In the summer of 1794, Francis married his first cousin, Dorothy Willing (1772–1842). She was one of thirteen children of his maternal uncle, and namesake, Thomas Willing, and his wife, Anne (née McCall) Willing, who were among the wealthiest Americans. Dorothy's siblings included Anne Willing (wife of William Bingham), Thomas Mayne Willing, Elizabeth Willing (wife of William Jackson), Mary Willing, and Abigail Willing (wife of Richard Peters). Together, Thomas and Dorothy were the parents of:

- Elizabeth Francis (1796–1866), who married Henry Harrison. After his death, she married her cousin, John Brown Francis, as his second wife, in 1832.
- Thomas Francis, who married Miss Smith.
- Anne Francis (1802–1864), who married James Asheton Bayard Jr., a son of James A. Bayard and a U.S. Senator from Delaware, in 1823.
- Mary Willing Francis (1803–1827), who married her first cousin, Dr. Robert Powel Page, a grandson of the Governor of Virginia John Page, in 1819.

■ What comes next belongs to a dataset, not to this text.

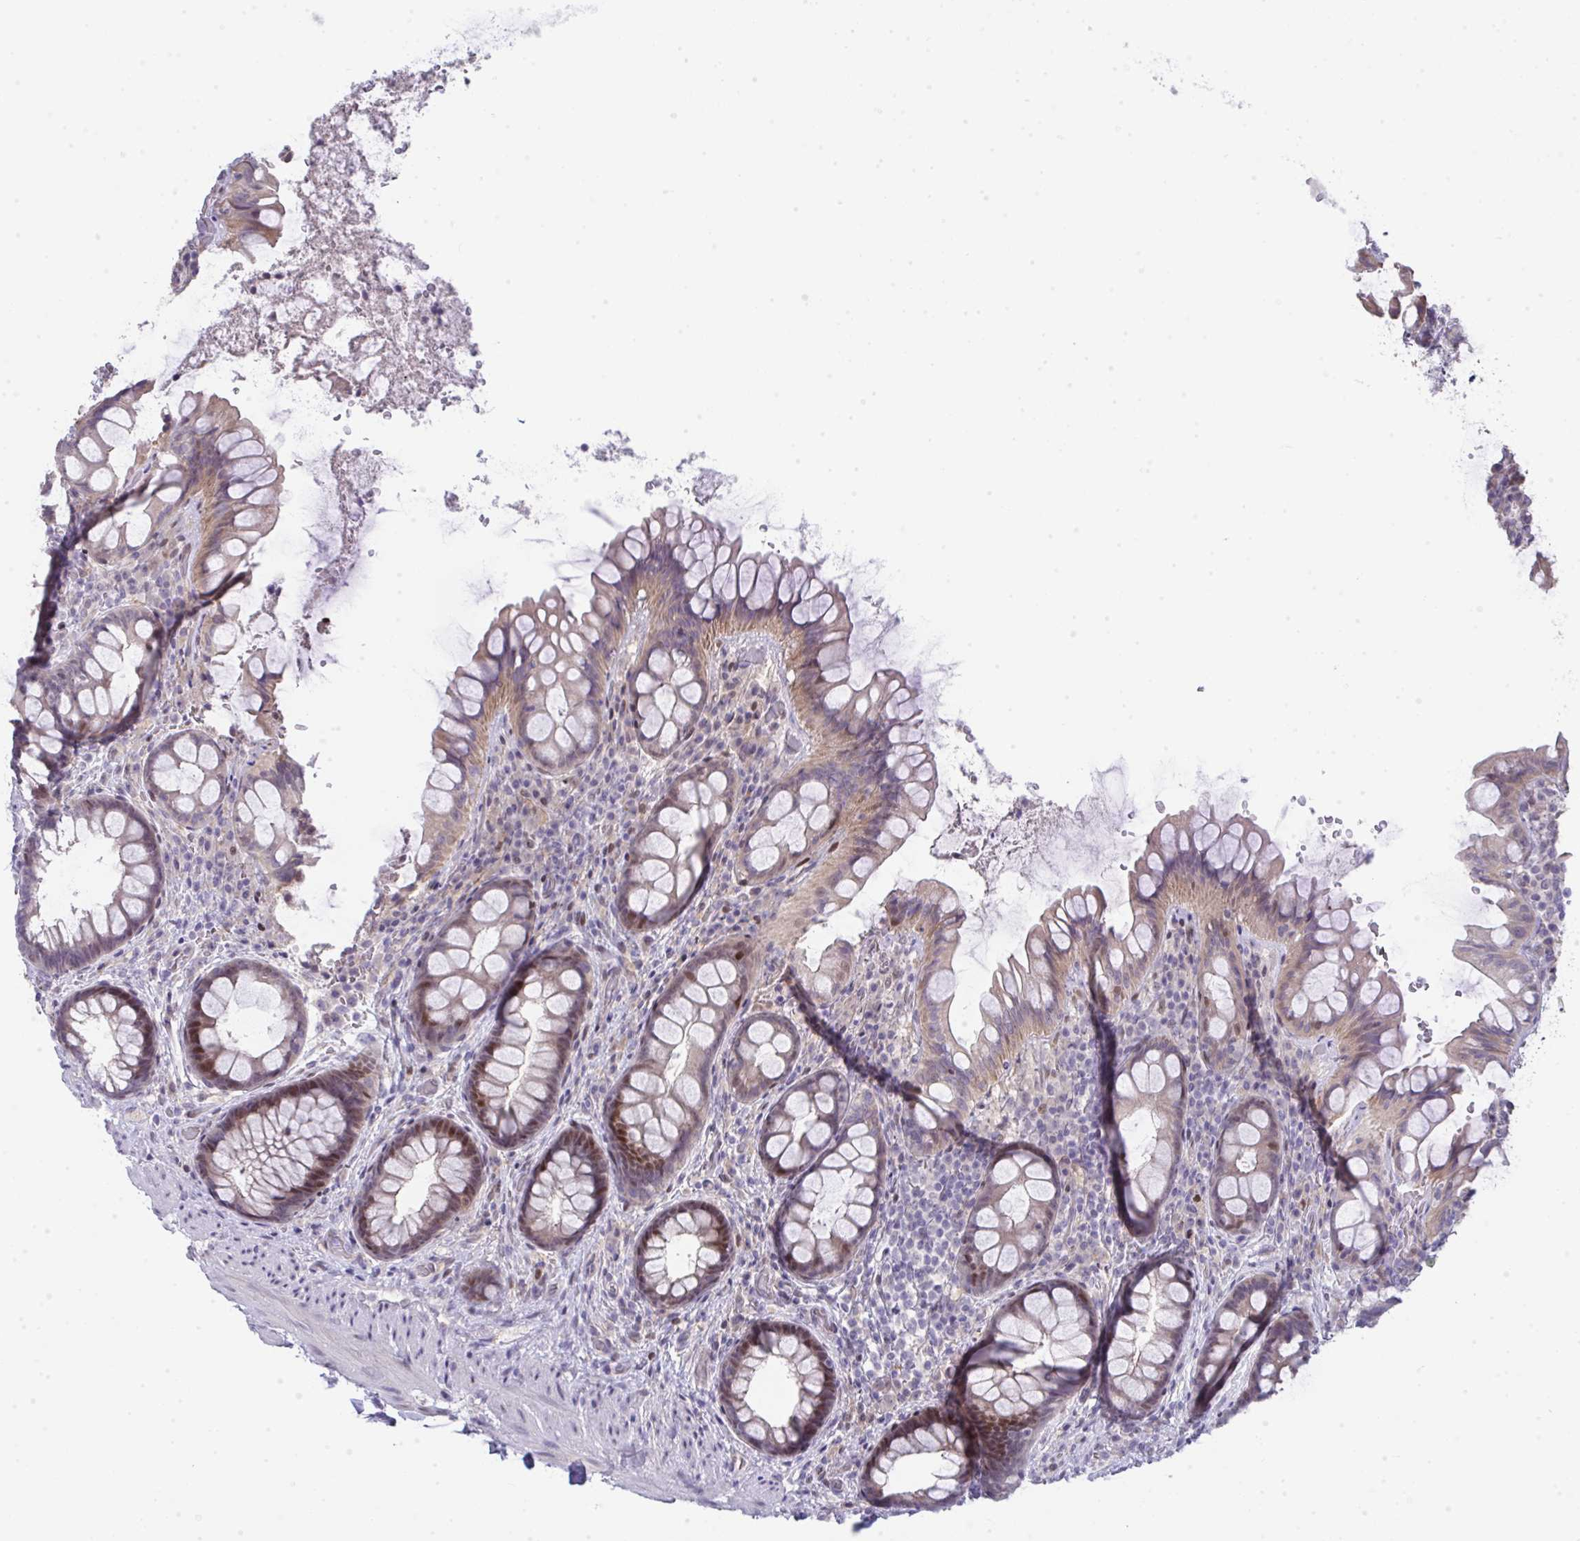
{"staining": {"intensity": "moderate", "quantity": "25%-75%", "location": "nuclear"}, "tissue": "rectum", "cell_type": "Glandular cells", "image_type": "normal", "snomed": [{"axis": "morphology", "description": "Normal tissue, NOS"}, {"axis": "topography", "description": "Rectum"}, {"axis": "topography", "description": "Peripheral nerve tissue"}], "caption": "Protein analysis of benign rectum reveals moderate nuclear staining in about 25%-75% of glandular cells.", "gene": "GALNT16", "patient": {"sex": "female", "age": 69}}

Francis died, intestate, on June 2, 1815, in Philadelphia, Pennsylvania. His widow Dorothy and cousin (and brother-in-law) Thomas Mayne Willing were the executors of his estate.

===Descendants===
Through his daughter Mary, he was a grandfather of Maria Byrd Page (1822–1854), who married Lt. Jonathan Mayhew Wainwright II (a son of Bishop Jonathan Mayhew Wainwright I), and Dorothy Willing Page (1823–1893), who married Nathaniel Burwell (a grandson of plantation owner Nathaniel Burwell).